12.真菌性植物病原体により引き起こされる植物病害を防除する方法であって、前記植物もしくはその一部または前記植物種子に、殺菌・殺カビ的に有効な量の上記1に記載の化合物を適用するステップを含む方法。
13.前記真菌性植物病原体が、コハク酸脱水素酵素抑制剤に耐性である、上記12に記載の方法。
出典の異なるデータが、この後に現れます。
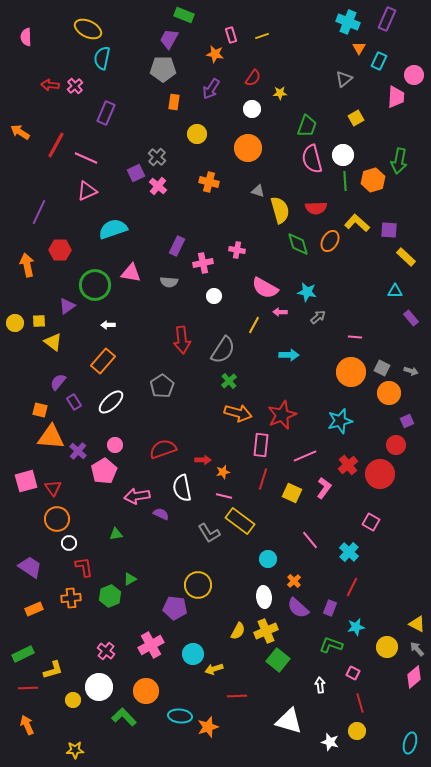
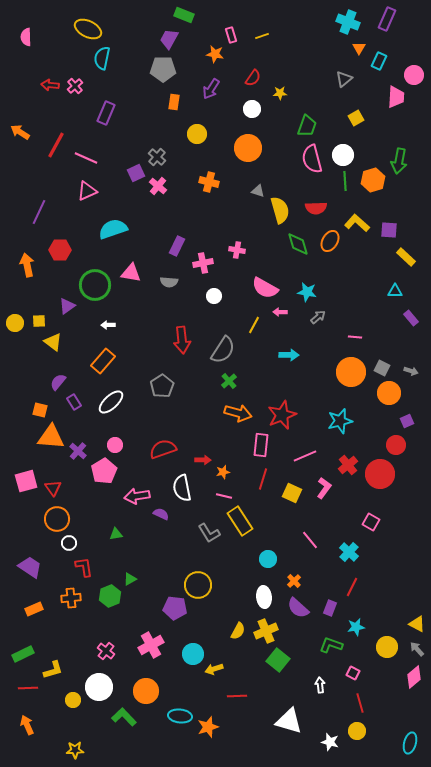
yellow rectangle at (240, 521): rotated 20 degrees clockwise
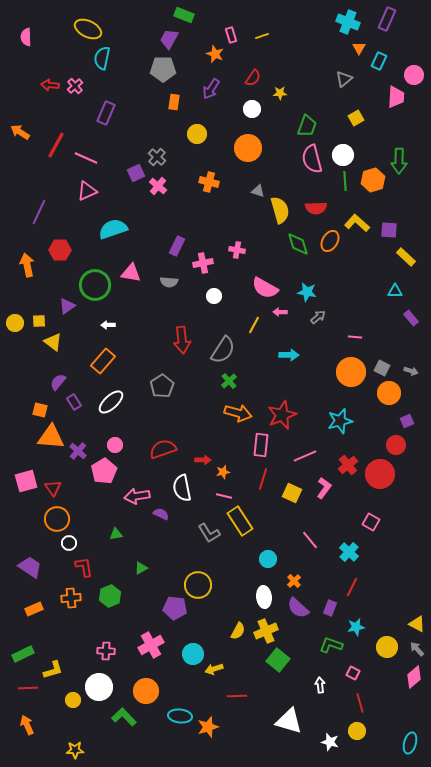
orange star at (215, 54): rotated 12 degrees clockwise
green arrow at (399, 161): rotated 10 degrees counterclockwise
green triangle at (130, 579): moved 11 px right, 11 px up
pink cross at (106, 651): rotated 36 degrees counterclockwise
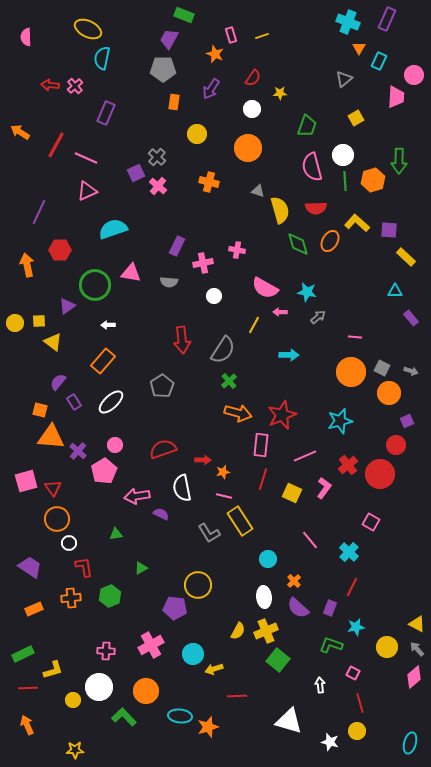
pink semicircle at (312, 159): moved 8 px down
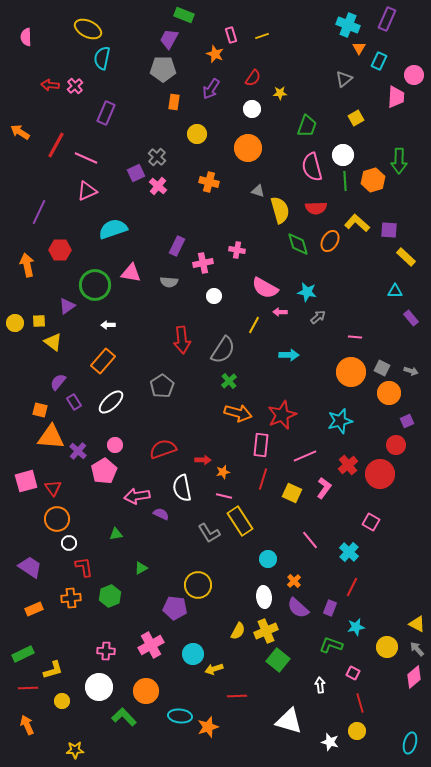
cyan cross at (348, 22): moved 3 px down
yellow circle at (73, 700): moved 11 px left, 1 px down
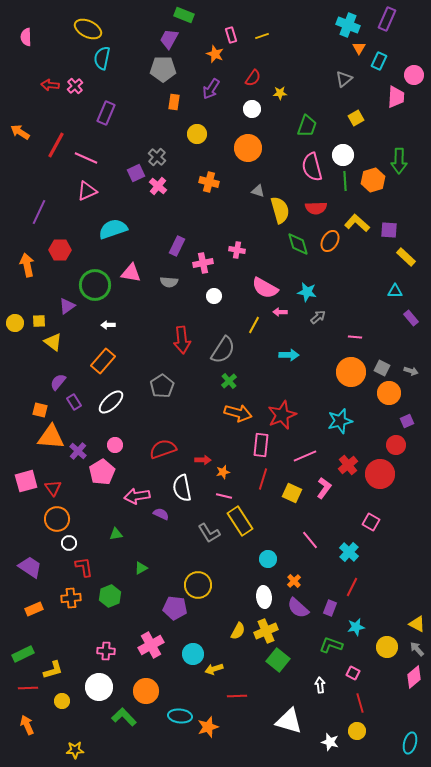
pink pentagon at (104, 471): moved 2 px left, 1 px down
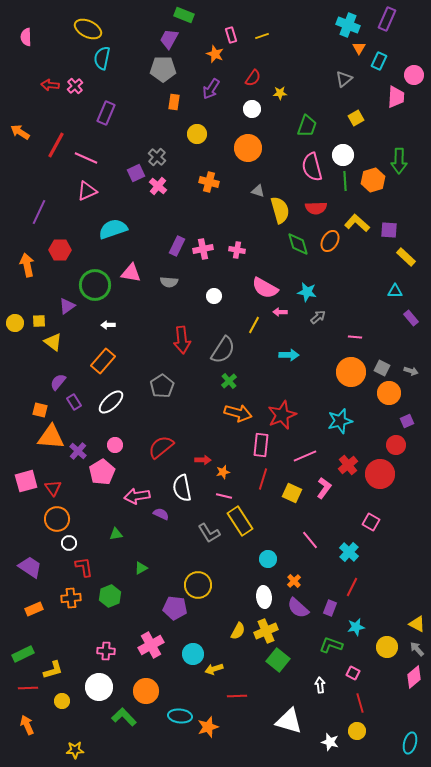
pink cross at (203, 263): moved 14 px up
red semicircle at (163, 449): moved 2 px left, 2 px up; rotated 20 degrees counterclockwise
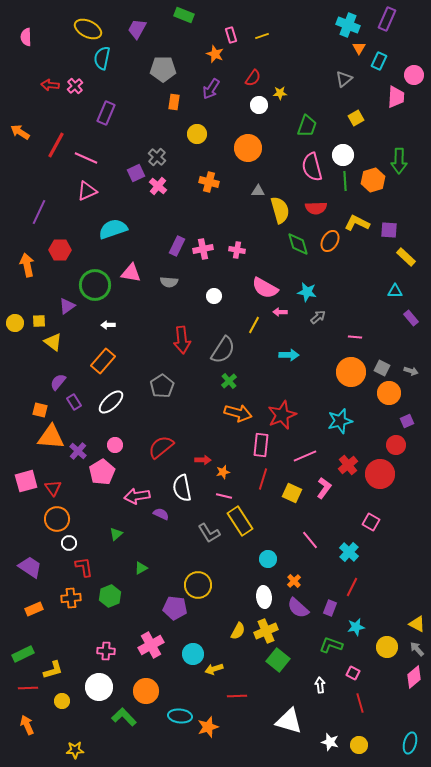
purple trapezoid at (169, 39): moved 32 px left, 10 px up
white circle at (252, 109): moved 7 px right, 4 px up
gray triangle at (258, 191): rotated 16 degrees counterclockwise
yellow L-shape at (357, 223): rotated 15 degrees counterclockwise
green triangle at (116, 534): rotated 32 degrees counterclockwise
yellow circle at (357, 731): moved 2 px right, 14 px down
14.コハク酸脱水素酵素抑制剤に耐性である前記真菌性植物病原体が、アルテルナリアアルテルナタ(Alternaria alternata)、アスペルギルスオリゼー(Aspergillus oryzae)、ボトリチスシネエレア(Botrytis
cinearea)、ボトリチスエリプチカ(Botrytis elliptica)、コリネスポラカッシイコラ(Corynespora cassiicola)、ジディメラブリオニエ(Didymella bryoniae)、マイコスファエレラグラミニコラ(Mycosphaerella graminicola)、ポドスファエラザンチイ(Podosphaera xanthii)、スクレロティニアスクレロティオルム(Sclerotinia sclerotiorum)、ウスチラゴマイディス(Ustilago maydis)、ステムフィリウムボトリオセ(Stemphylium botryose)およびウスチラゴマイディス(Ustilago maydis)からなる群から選択される、上記13に記載の方法。